Source material:
◆ ◆ ◆ ◆

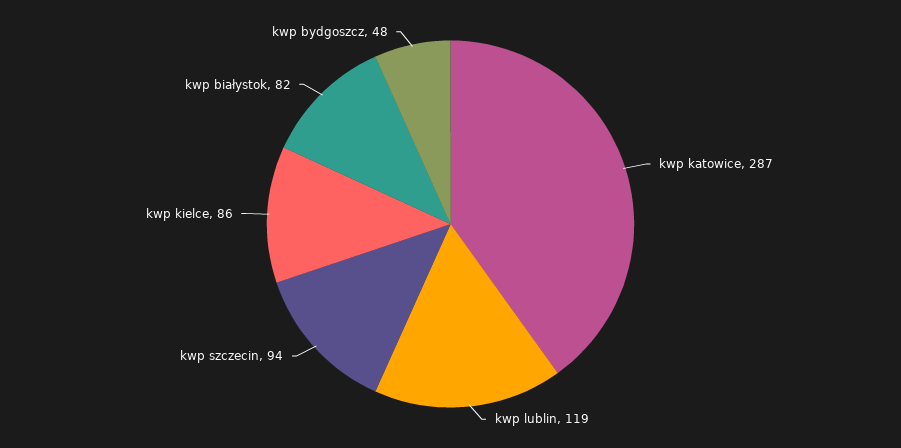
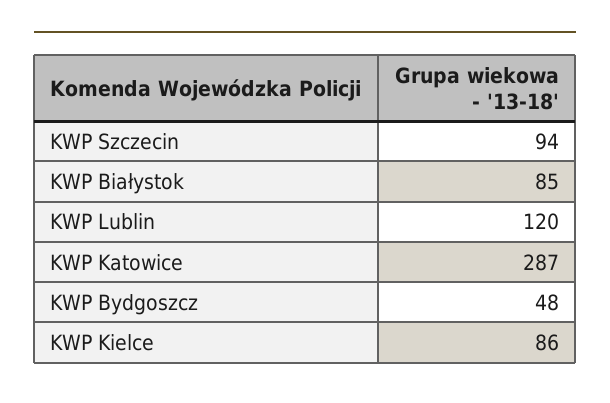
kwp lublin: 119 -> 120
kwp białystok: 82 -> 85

◆ ◆ ◆ ◆

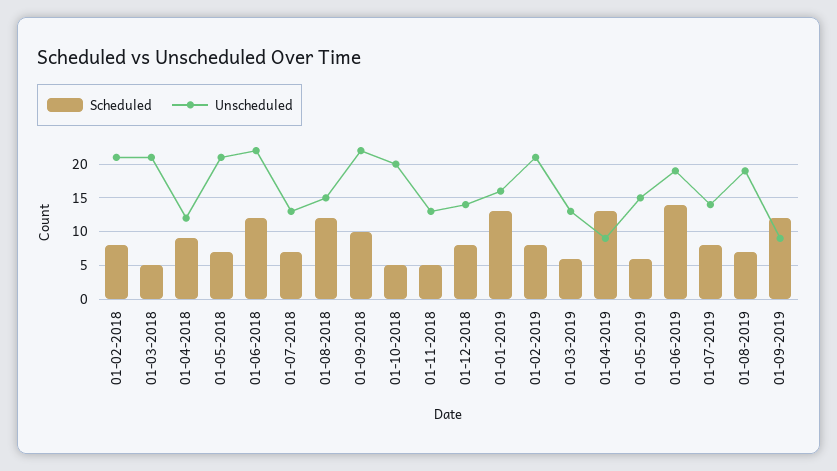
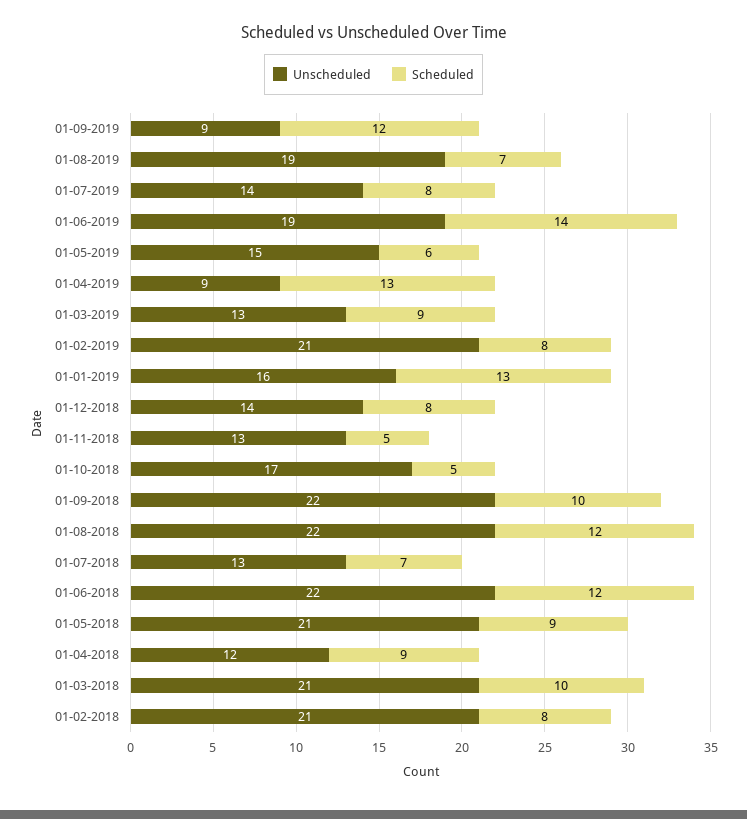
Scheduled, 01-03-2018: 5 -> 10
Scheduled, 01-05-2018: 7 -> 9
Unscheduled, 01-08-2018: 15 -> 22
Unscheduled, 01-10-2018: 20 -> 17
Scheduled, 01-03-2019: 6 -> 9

◆ ◆ ◆ ◆

Assignment:
From the records above, quote only the lines running from the line with "Unscheduled, 01-08-2018: 15 -> 22" to the line with "Scheduled, 01-03-2019: 6 -> 9", both lines included.

Result of this task:
Unscheduled, 01-08-2018: 15 -> 22
Unscheduled, 01-10-2018: 20 -> 17
Scheduled, 01-03-2019: 6 -> 9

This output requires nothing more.